Despite Louis being a fixture at the Family Campground and seeing Edwards on a number of occasions, he never talked to him about his daughter’s crush, which caused him to get back into racing and ministering to the campers outside Turn 3.

“When you pull into the campground and you get to the spot you have here, it won’t be long until the mayor will come around,” Louis said. “He will greet new people and he will talk with you because he wants to go and see what your needs are and help when he can. This whole campground family started when he helped someone and over the years, other people began to help and talk with one another.”

It started, according to Harry Wiley, when one of the old-timers asked him for help at his campsite. Wiley said, whenever this particular gentleman, who had now since passed on, needed something he would send for Wiley to help. Usually, it was something to do with a problem in the camper he was staying in but over time, the man began calling Wiley “The Mayor.” The name stuck and although there is no election and the job isn’t available to anyone else, it is unofficially-official. There’s a mailbox at his campsite, a plaque honoring his designation and a respect from others in the campground that he never asked for but means the world to him, he said.

“It’s a gigantic family reunion with a feeling of fellowship and love amongst all the people,” Wiley said. “It doesn’t make no difference if they come rolling in here in with a tent or a half-million dollar motor home, everybody if the same. I call it the part of NASCAR that, if you have never experienced it, they don’t know what it is to have that feeling to come into this campground with good people and no animosity, everybody is so friendly. When I roll into this campground, there might not be another soul here but let me tell you it is the Golden Gates of Heaven to me. I feel so relaxed and so fulfilled in my life and why life has led me to this campground.
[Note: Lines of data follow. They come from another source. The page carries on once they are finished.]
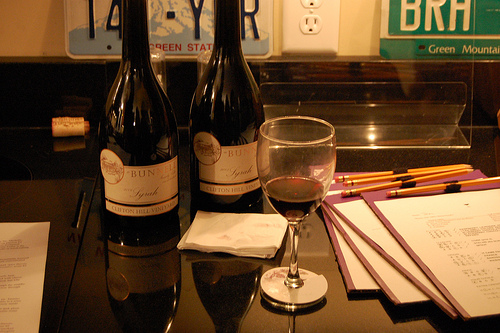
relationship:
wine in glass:
[263, 175, 328, 216] [255, 116, 337, 307]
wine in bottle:
[263, 175, 328, 216] [96, 1, 178, 224]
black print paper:
[0, 236, 29, 332] [0, 221, 52, 332]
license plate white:
[380, 2, 499, 62] [399, 1, 472, 33]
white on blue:
[61, 2, 89, 31] [65, 1, 275, 59]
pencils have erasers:
[335, 163, 498, 200] [335, 175, 357, 200]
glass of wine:
[255, 116, 337, 307] [263, 175, 328, 216]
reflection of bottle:
[99, 214, 184, 332] [96, 1, 178, 224]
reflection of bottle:
[190, 259, 263, 332] [187, 1, 264, 209]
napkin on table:
[175, 209, 289, 261] [174, 207, 287, 332]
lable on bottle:
[99, 147, 179, 218] [96, 1, 178, 224]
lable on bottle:
[192, 130, 275, 197] [187, 1, 264, 209]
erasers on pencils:
[335, 175, 357, 200] [335, 163, 498, 200]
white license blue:
[61, 2, 89, 31] [65, 1, 275, 59]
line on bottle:
[104, 191, 179, 208] [96, 1, 178, 224]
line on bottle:
[198, 175, 258, 187] [187, 1, 264, 209]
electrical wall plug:
[282, 0, 340, 58] [298, 17, 323, 37]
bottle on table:
[187, 1, 264, 209] [174, 207, 287, 332]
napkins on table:
[175, 209, 289, 261] [174, 207, 287, 332]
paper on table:
[0, 221, 52, 332] [0, 218, 130, 332]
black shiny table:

camping-2Wiley, who lives in Johnson City, TN, said he grew up around racing and working on cars. His dad wouldn’t let him drive but did steer him to become a handyman when it came to building racecars. At 70-year-old, Wiley has never missed a race at Bristol Motor Speedway in 56 years and loves what he considers his home track. He even met his wife, Judy, at Thunder Valley and the two share their love of racing with others at both tracks.

And, at every race, in conjunction with Memorial Day in May or Cancer Awareness in October, The Wileys pay tribute by erecting a memorial. In May, the decorations are red, white and blue to honor America’s military and in October, it’s pink for Breast Cancer Awareness.

“People at work would ask me, ‘Why do you go down there? Why do you want to spend time at Charlotte Motor Speedway in a field,’” Wiley recalls. “I said, ‘you don’t know what it is to be there and the experience to be there with the people and the friendships.’ It is just so good to be here with the people and I want people to come here and experience it. This is the Mecca of racing and we have a lot of new campers in here and the RV’ing is coming back.”

Wiley said he doesn’t know everyone in the family campground but he knows many of them and all of them are welcome to stop by and break bread, share some fellowship and, hopefully, build a lifelong friendship that brings them back to Charlotte Motor Speedway.